A leading cardiologist for the California Medical Board told a jury today that Dr. Conrad Murray was grossly negligent in his treatment of Michael Jackson.
Dr. Alon Steinberg testified that Murray, who's facing involuntary manslaughter charges in the June 2009 death of the pop icon, demonstrated an "extreme deviation" from standard practices in the medical care he provided.
That, more than anything else, could lead to Murray's conviction.
Steinberg's testimony is a different ballgame. We're not on the jury, but it's hard to imagine they won't be influenced by some of this expert's views.
He reviewed Murray's case relying solely on transcripts from his police interview because he wanted "to judge Dr. Murray on his very own words."
Dr. Steinberg made it clear that he is a cardiologist, not an anesthesiologist. That said, these are a few of his observations of Murray's medical care:
- Murray did not take notes, typically standard for insurance and legal reasons, but most importantly for the patient ... this caused confusion in the ER.
- Murray lacked basic medical equipment in case of an emergency; In addition, Murray didn't have an assistant on hand in case of an emergency.
- There were six separate, distinct deviations of standard of medical care.
- Each example of Murray's deviations amounts to "gross negligence."
- Propofol is used for procedures in a hospital, never as a sleep aid.

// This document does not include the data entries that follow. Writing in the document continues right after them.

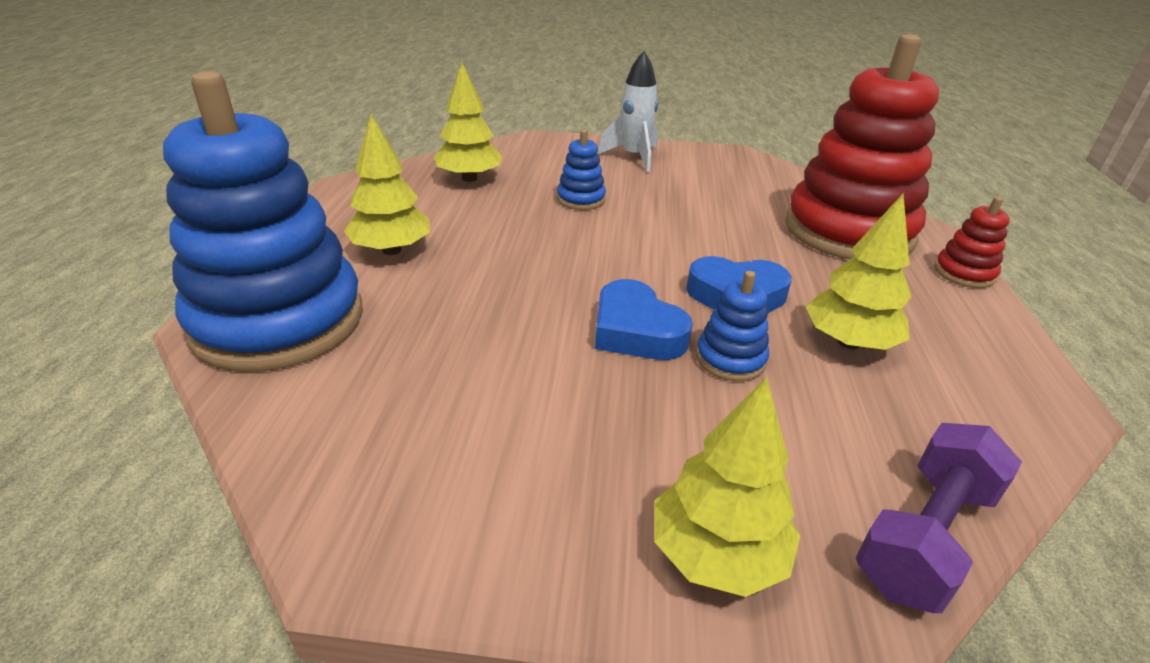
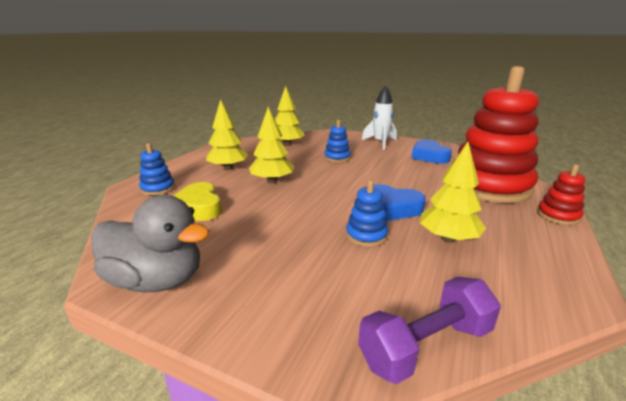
camera: 20 degrees right, 10 degrees down
(278, 321) = (158, 188): blue stacking toy -> blue stacking toy, size x0.41
(400, 353) = (198, 207): none -> yellow heart
(440, 530) = (157, 280): none -> grey duck
(636, 331) = (322, 215): blue heart -> blue heart (429, 156)
(717, 554) = (286, 323): yellow tree -> yellow tree (272, 181)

- Murray's biggest mistake was not making the 911 call immediately.
- Murray had no idea what he was doing when MJ was unresponsive.
- Murray's behavior was "bizarre."
Then the absolute coup de grace:
- Murray's misconduct led to the untimely death of Michael Jackson; If these deviations hadn't happened, "Mr. Jackson would still be alive."
- Even if we assume Michael did take the fatal dose, as Murray dubiously claims, he still would have been responsible for Jackson's death, as leaving Michael "alone in that room was like leaving a baby on a countertop."